Task goal:
Update the part of the Refugees Amendment Bill comments starting at "This overview presents" and ending at "of the organisation.", replacing "summary" with "synopsis".

CONSOLIDATED PUBLIC COMMENTS RECEIVED AND INPUTS BY THE DEPARTMENT

OF HOME AFFAIRS ON THE REFUGEES AMENDMENT BILL, 2016 [B122016]

(PORTFOLIO COMMITTEE ON HOME AFFAIRS)

This overview presents a summary of the 19 submissions of over 200 pages made by various organisations to the 2016 Refugee Amendment Bill (the Bill) and arranges these according to the Clauses of the Bill (the Bill) and the Sections of the original Refugees Act (the Act). Agreement on submissions are indicated with an “&” and additions to a submission by other parties are listed under the same sub-section and the name of the organisation.

Input data:
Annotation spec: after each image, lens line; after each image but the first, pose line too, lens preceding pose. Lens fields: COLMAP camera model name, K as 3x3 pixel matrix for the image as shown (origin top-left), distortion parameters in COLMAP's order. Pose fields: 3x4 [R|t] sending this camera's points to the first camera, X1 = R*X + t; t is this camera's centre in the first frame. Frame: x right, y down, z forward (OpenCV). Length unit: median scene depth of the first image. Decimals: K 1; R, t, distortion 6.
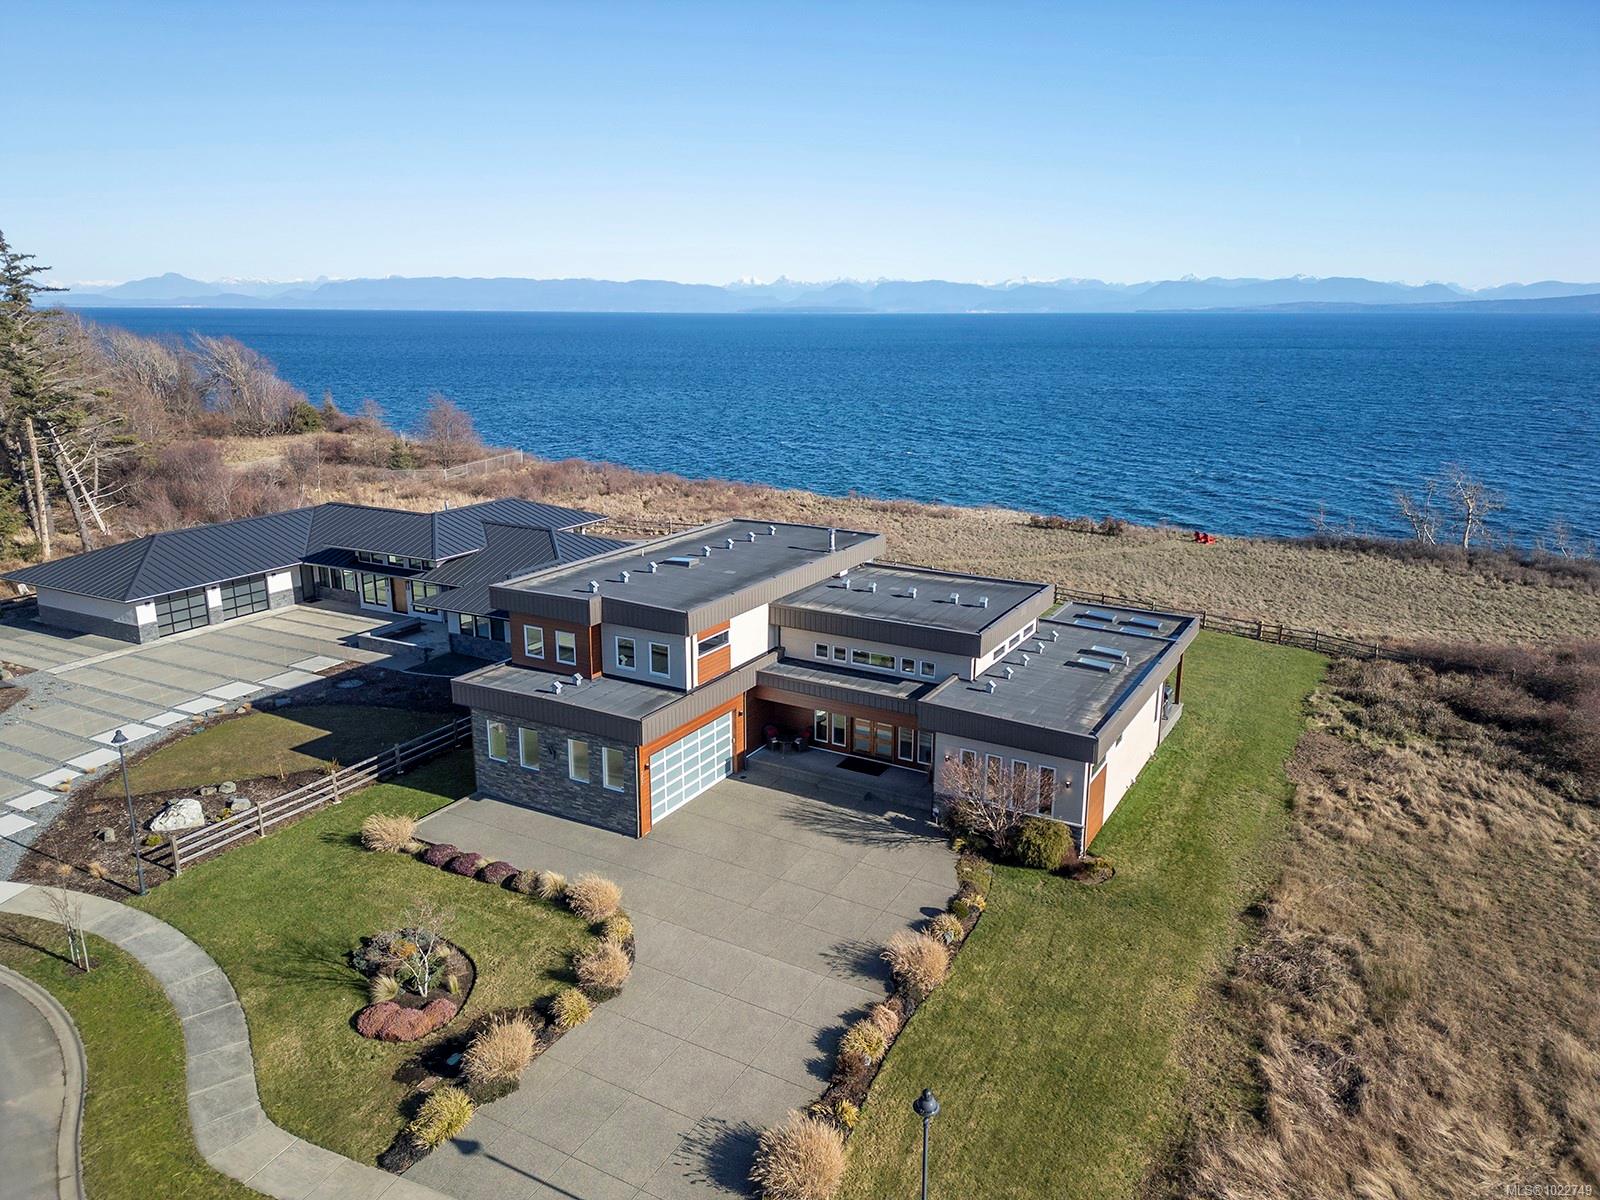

Answer to this exercise:
This overview presents a synopsis of the 19 submissions of over 200 pages made by various organisations to the 2016 Refugee Amendment Bill (the Bill) and arranges these according to the Clauses of the Bill (the Bill) and the Sections of the original Refugees Act (the Act). Agreement on submissions are indicated with an “&” and additions to a submission by other parties are listed under the same sub-section and the name of the organisation.